War der Reformator bei allem dennoch ein Kind seiner Zeit, wie es in der Debatte um Luthers Haltung zu den Juden immer wieder relativierend ins Feld geführt wird?
"Luther war ein Kind seiner Zeit, aber er hätte natürlich zu einer differenzierteren Meinungsbildung auch in Hinblick auf die Wahrnehmung des Judentums kommen können. Man darf nie vergessen, der Mann ist von der Präsenz des Teufels durchdrungen, auch darin fällt er aus seiner Zeit nicht heraus. Aber er hat die intellektuellen Möglichkeiten, die ihm schon zur Verfügung gestanden hätten sicher nicht ausgenutzt. Also insofern, er hat schon Züge eines Antiaufklärers."
Thomas Kaufmann bricht nicht den Stab über den Wittenberger Reformator. Aber er geht sehr hart mit ihm ins Gericht. Es gelingt ihm mit seinem spannenden Buch, Luther in dessen Zeit zu verorten, ohne ihn von der Verantwortung für seine folgenreiche Haltung gegenüber den Juden zu entbinden. Das Buch ist damit ein wichtiger Beitrag zur Debatte um Luthers Theologie und dessen Wirkungsgeschichte gerade mit Blick auf das Reformationsjubiläum 2017.

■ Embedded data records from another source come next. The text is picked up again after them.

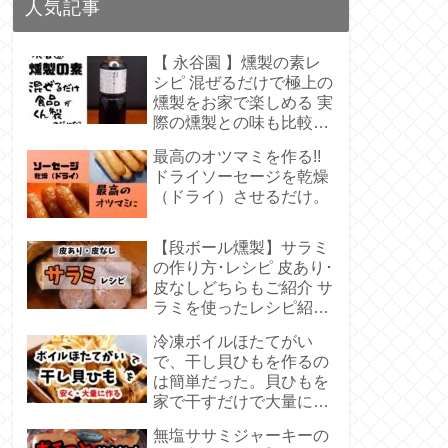
人気記事
【 永谷園 】燻製の素レ
シピ 混ぜるだけで極上の
燻製をお家で楽しめる 実
際の燻製との味も比較し
た
最高のオツマミを作る!!
ドライソーセージを乾燥
（ドライ）させるだけ。
【段ボール燻製】サラミ
の作り方･レシピ 皮あり･
皮なしどちらもご紹介 サ
ラミを使ったレシピ紹介
もあり
冷凍ボイルほたてがい
で、干し貝ひもを作るの
は簡単だった。貝ひもを
家で干すだけで大量に貝
ひもを作れる
無塩ササミジャーキーの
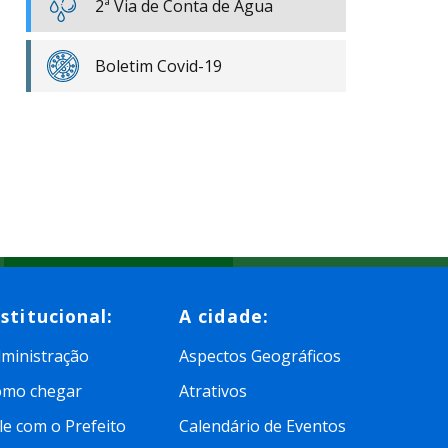
2ª Via de Conta de Água
Boletim Covid-19
nstitucional:
A cidade:
ministração
Aspectos Geográficos
omo chegar
Atrativos
le com o Prefeito
Calendário de Eventos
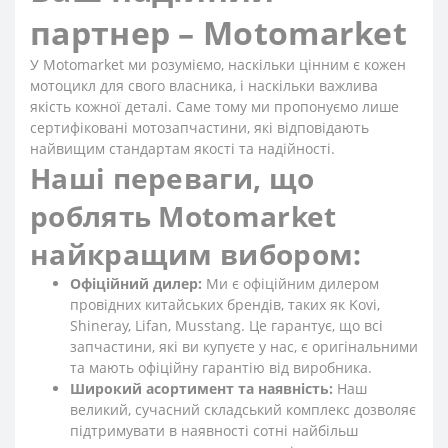
партнер – Motomarket
У Motomarket ми розуміємо, наскільки цінним є кожен
мотоцикл для свого власника, і наскільки важлива
якість кожної деталі. Саме тому ми пропонуємо лише
сертифіковані мотозапчастини, які відповідають
найвищим стандартам якості та надійності.
Наші переваги, що
роблять Motomarket
найкращим вибором:
Офіційний дилер:
Ми є офіційним дилером
провідних китайських брендів, таких як Kovi,
Shineray, Lifan, Musstang. Це гарантує, що всі
запчастини, які ви купуєте у нас, є оригінальними
та мають офіційну гарантію від виробника.
Широкий асортимент та наявність:
Наш
великий, сучасний складський комплекс дозволяє
підтримувати в наявності сотні найбільш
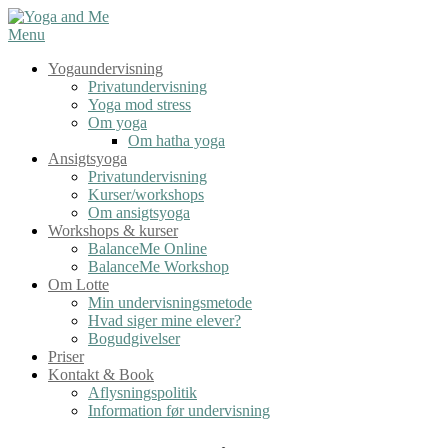
Spring
til
Menu
indhold
Yogaundervisning
Privatundervisning
Yoga mod stress
Om yoga
Om hatha yoga
Ansigtsyoga
Privatundervisning
Kurser/workshops
Om ansigtsyoga
Workshops & kurser
BalanceMe Online
BalanceMe Workshop
Om Lotte
Min undervisningsmetode
Hvad siger mine elever?
Bogudgivelser
Priser
Kontakt & Book
Aflysningspolitik
Information før undervisning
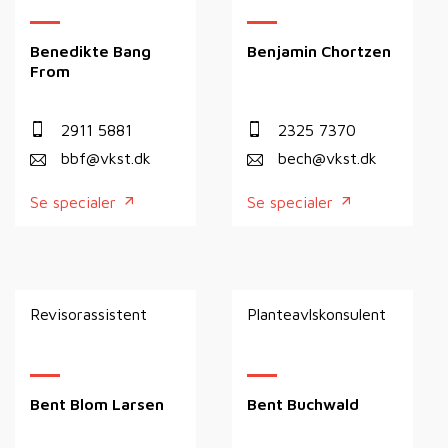
Benedikte Bang
Benjamin Chortzen
From
2911 5881
2325 7370
bbf@vkst.dk
bech@vkst.dk
Se specialer
Se specialer
Revisorassistent
Planteavlskonsulent
Bent Blom Larsen
Bent Buchwald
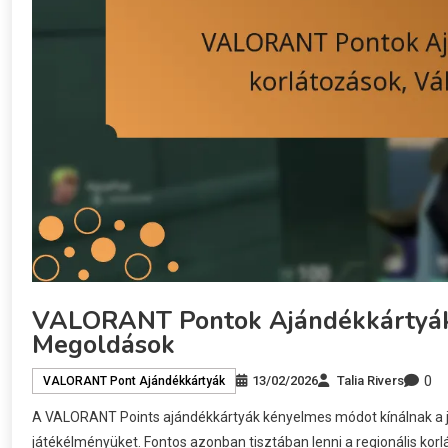
VALORANT Pontok Ajándékkártyák: 
Megoldások
0
13/02/2026
Talia Rivers
VALORANT Pont Ajándékkártyák
A VALORANT Points ajándékkártyák kényelmes módot kínálnak a j
játékélményüket. Fontos azonban tisztában lenni a regionális kor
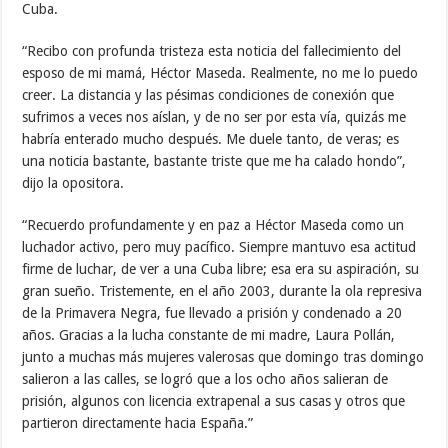
Cuba.
“Recibo con profunda tristeza esta noticia del fallecimiento del
esposo de mi mamá, Héctor Maseda. Realmente, no me lo puedo
creer. La distancia y las pésimas condiciones de conexión que
sufrimos a veces nos aíslan, y de no ser por esta vía, quizás me
habría enterado mucho después. Me duele tanto, de veras; es
una noticia bastante, bastante triste que me ha calado hondo”,
dijo la opositora.
“Recuerdo profundamente y en paz a Héctor Maseda como un
luchador activo, pero muy pacífico. Siempre mantuvo esa actitud
firme de luchar, de ver a una Cuba libre; esa era su aspiración, su
gran sueño. Tristemente, en el año 2003, durante la ola represiva
de la Primavera Negra, fue llevado a prisión y condenado a 20
años. Gracias a la lucha constante de mi madre, Laura Pollán,
junto a muchas más mujeres valerosas que domingo tras domingo
salieron a las calles, se logró que a los ocho años salieran de
prisión, algunos con licencia extrapenal a sus casas y otros que
partieron directamente hacia España.”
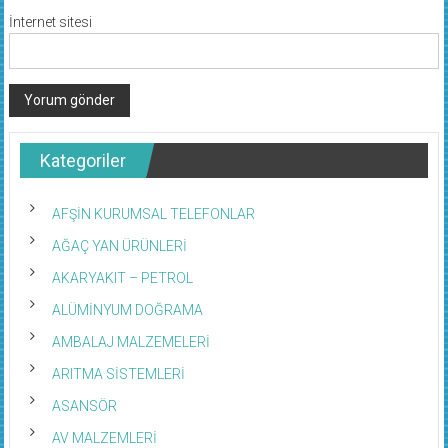
İnternet sitesi
Kategoriler
AFŞİN KURUMSAL TELEFONLAR
AĞAÇ YAN ÜRÜNLERİ
AKARYAKIT – PETROL
ALÜMİNYUM DOĞRAMA
AMBALAJ MALZEMELERİ
ARITMA SİSTEMLERİ
ASANSÖR
AV MALZEMLERİ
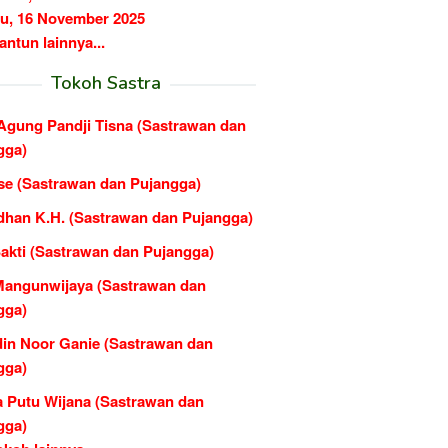
u, 16 November 2025
ntun lainnya...
Tokoh Sastra
Agung Pandji Tisna (Sastrawan dan
gga)
se (Sastrawan dan Pujangga)
han K.H. (Sastrawan dan Pujangga)
Sakti (Sastrawan dan Pujangga)
 Mangunwijaya (Sastrawan dan
gga)
din Noor Ganie (Sastrawan dan
gga)
a Putu Wijana (Sastrawan dan
gga)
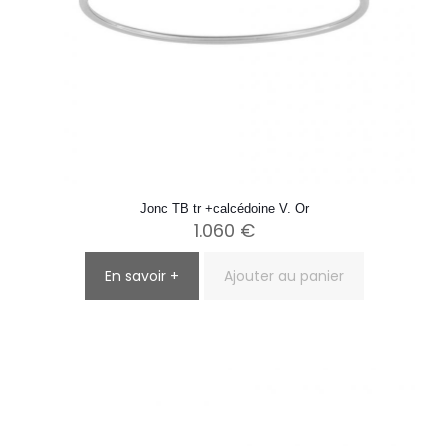
Jonc TB tr +calcédoine V. Or
1.060
€
En savoir +
Ajouter au panier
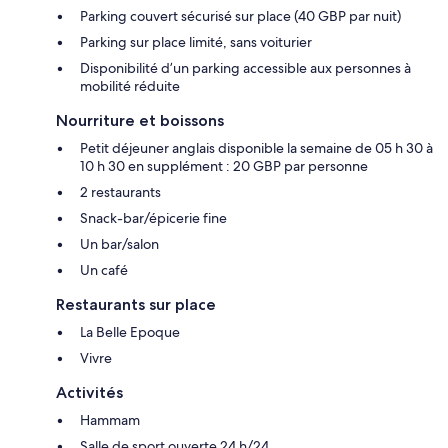
Parking couvert sécurisé sur place (40 GBP par nuit)
Parking sur place limité, sans voiturier
Disponibilité d’un parking accessible aux personnes à
mobilité réduite
Nourriture et boissons
Petit déjeuner anglais disponible la semaine de 05 h 30 à
10 h 30 en supplément : 20 GBP par personne
2 restaurants
Snack-bar/épicerie fine
Un bar/salon
Un café
Restaurants sur place
La Belle Epoque
Vivre
Activités
Hammam
Salle de sport ouverte 24 h/24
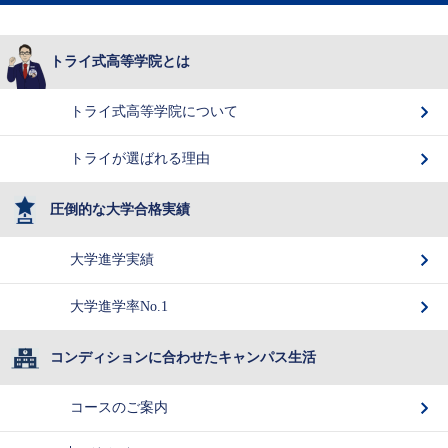
トライ式高等学院とは
トライ式高等学院について
トライが選ばれる理由
圧倒的な大学合格実績
大学進学実績
大学進学率No.1
コンディションに合わせたキャンパス生活
コースのご案内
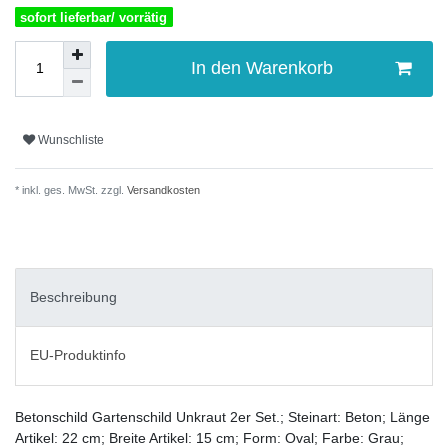
sofort lieferbar/ vorrätig
In den Warenkorb
Wunschliste
* inkl. ges. MwSt. zzgl.
Versandkosten
Beschreibung
EU-Produktinfo
Betonschild Gartenschild Unkraut 2er Set.; Steinart: Beton; Länge
Artikel: 22 cm; Breite Artikel: 15 cm; Form: Oval; Farbe: Grau;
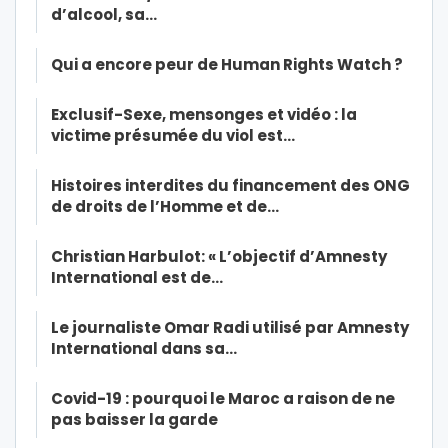
d’alcool, sa…
Qui a encore peur de Human Rights Watch ?
Exclusif-Sexe, mensonges et vidéo : la
victime présumée du viol est…
Histoires interdites du financement des ONG
de droits de l’Homme et de…
Christian Harbulot: « L’objectif d’Amnesty
International est de…
Le journaliste Omar Radi utilisé par Amnesty
International dans sa…
Covid-19 : pourquoi le Maroc a raison de ne
pas baisser la garde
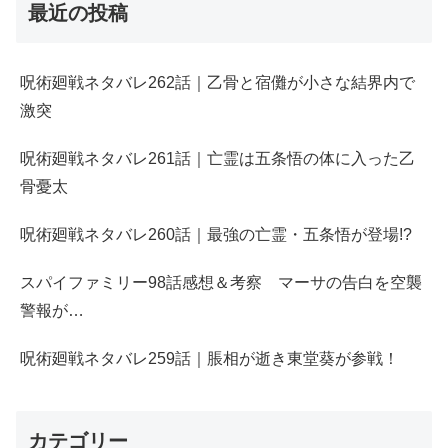
最近の投稿
呪術廻戦ネタバレ262話｜乙骨と宿儺が小さな結界内で
激突
呪術廻戦ネタバレ261話｜亡霊は五条悟の体に入った乙
骨憂太
呪術廻戦ネタバレ260話｜最強の亡霊・五条悟が登場!?
スパイファミリー98話感想＆考察 マーサの告白を空襲
警報が…
呪術廻戦ネタバレ259話｜脹相が逝き東堂葵が参戦！
カテゴリー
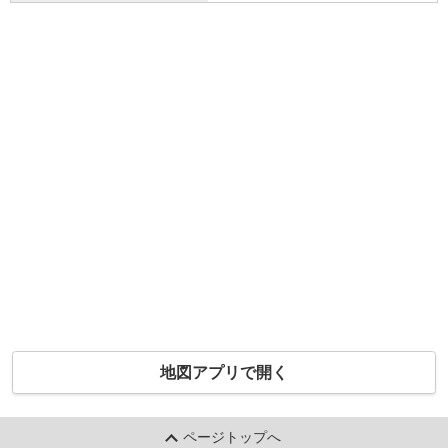
地図アプリで開く
ページトップへ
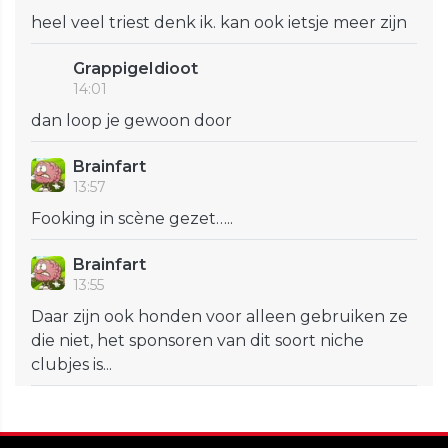
heel veel triest denk ik. kan ook ietsje meer zijn
GrappigeIdioot
14:01
dan loop je gewoon door
Brainfart
13:57
Fooking in scène gezet…..
Brainfart
13:55
Daar zijn ook honden voor alleen gebruiken ze
die niet, het sponsoren van dit soort niche
clubjes is...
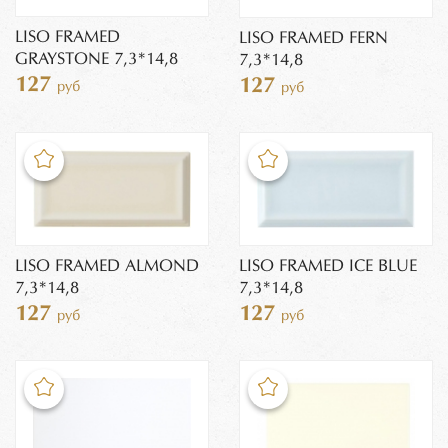
LISO FRAMED
LISO FRAMED FERN
GRAYSTONE 7,3*14,8
7,3*14,8
127
127
руб
руб
LISO FRAMED ALMOND
LISO FRAMED ICE BLUE
7,3*14,8
7,3*14,8
127
127
руб
руб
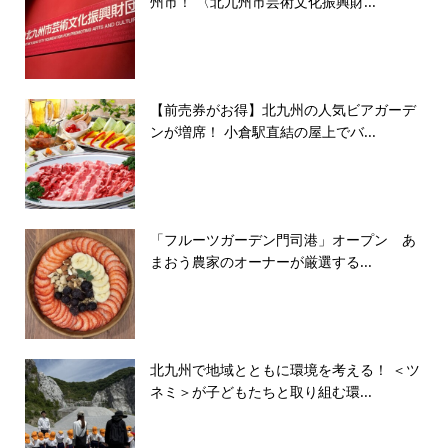
州市！ 〈北九州市芸術文化振興財...
【前売券がお得】北九州の人気ビアガーデ
ンが増席！ 小倉駅直結の屋上でバ...
「フルーツガーデン門司港」オープン あ
まおう農家のオーナーが厳選する...
北九州で地域とともに環境を考える！ ＜ツ
ネミ＞が子どもたちと取り組む環...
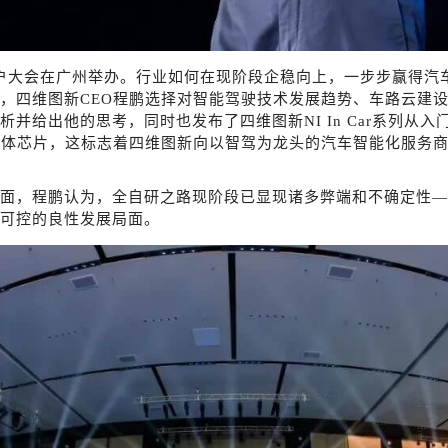
图新用户大会在广州举办。行业如何在现阶段企稳向上，一步步赢得
，四维图新CEO程鹏选择对智能驾驶技术发展趋势、车路云建
并给出他的思考，同时也发布了四维图新NI In Car系列从
行泊一体芯片，这标志着四维图新向以智驾为龙头的汽车智能化服务
面，程鹏认为，全自研之路现阶段已显现诸多弊端和不确定性
—
可控的良性发展局面。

"Ich bin der Überzeugung, dass Luther eine Schicksalsfigur der deutschen Geschichte ist. Wir verstehen die deutsche Geschichte eben einschließlich der abgründigen Judenfeindschaft, die diese deutsche Geschichte insbesondere im 20. Jahrhundert gekennzeichnet hat, nicht ohne Luther. Und von daher ist die Beschäftigung mit ihm, die Beschäftigung mit diesem Aspekt integraler Bestandteil einer verantwortungsbewussten Beschäftigung mit unserer eigenen Geschichte. Insofern sozusagen einen kulinarischen Luther, bei dem wir uns nur das rausschneiden, was wir nett finden, hilft überhaupt nicht weiter."